Recurrence Quantification Analysis (RQA) appears one of most promising non linear time series techniques for the analysis of complex systems [1]. Recently, it has been applied to investigate acoustic emissions from both rocky samples [2] and complex seismic processes dynamics [3]. Friction induced vibrations may occur whenever two objects, once put in contact, slide with respect to each other. Typical examples are active faults inside seismogenic zones, train wheels running along tight curves with their narrow-banded noise, friction in bearings, and events at microscopic scale in molecular physics. Within this context, the application of RQA to Passive Acoustic Emission (AE) signals released, at ultrasonic frequencies, by stressed rocks in the Earth’s crust beyond a specific threshold (event) is presented. The data records are constituted by AE time-series collected nearby active tectonic and volcanic sites in Italy, Greece and Argentina.

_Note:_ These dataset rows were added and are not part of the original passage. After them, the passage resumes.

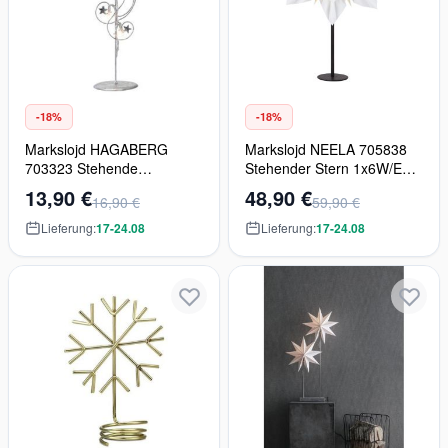
-18%
-18%
Markslojd HAGABERG
Markslojd NEELA 705838
703323 Stehende
Stehender Stern 1x6W/E14
Dekoration 20x0.06W/LED
IP20
13,90 €
48,90 €
16,90 €
59,90 €
2700K
Lieferung:
17-24.08
Lieferung:
17-24.08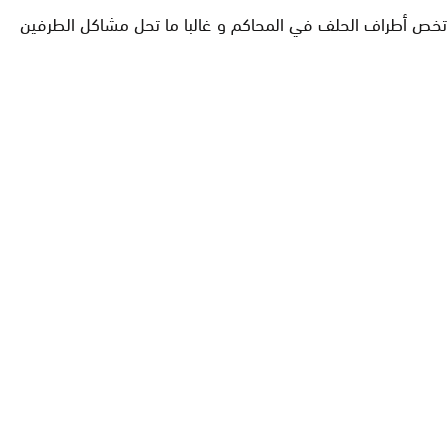
ي تخص أطراف الحلف في المحاكم و غالبا ما تحل مشاكل الطرفين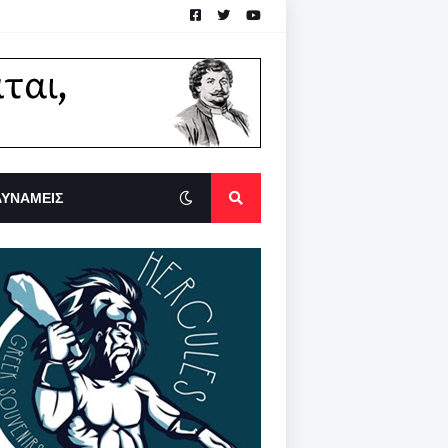
ΔΥΝΑΜΕΙΣ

The AE data were gathered, with 30 sec of sampling rate, by piezoelectric transducers, operating at two ultrasonic frequencies (typically 25 and 150 kHz), fixed to a rock [4, 5, 6]. Usually, the data set is very huge and the AE signal amplitude changes with to the acoustic impedance, associated with local rock stress conditions and particularly sensitive to fracture density and water content. The evolution features of the quiescence and activation status of the crustal structure is examined by applying the RQA method to the AE time-series focusing on characteristic recurrence patterns, disregarding the signal amplitude. RQA is a quite simple processing method which considers few parameters describing the whole complexity of a signal. The RQA parameters are simply reckoned from the so-called “Recurrence Plot” [7] and are used to monitor quantitative changes in dynamics of temporal distribution [2], loss of synchronization of dynamic mechanism or spatial irregularities occurring along time [8]. In particular, this work aims at defining few descriptors that are able to explain the main characteristics of the AE signals and identifying anomalies to be related to crustal stress modifications or paroxysmal volcanic activities in the monitored seismic and volcanic areas [4,5].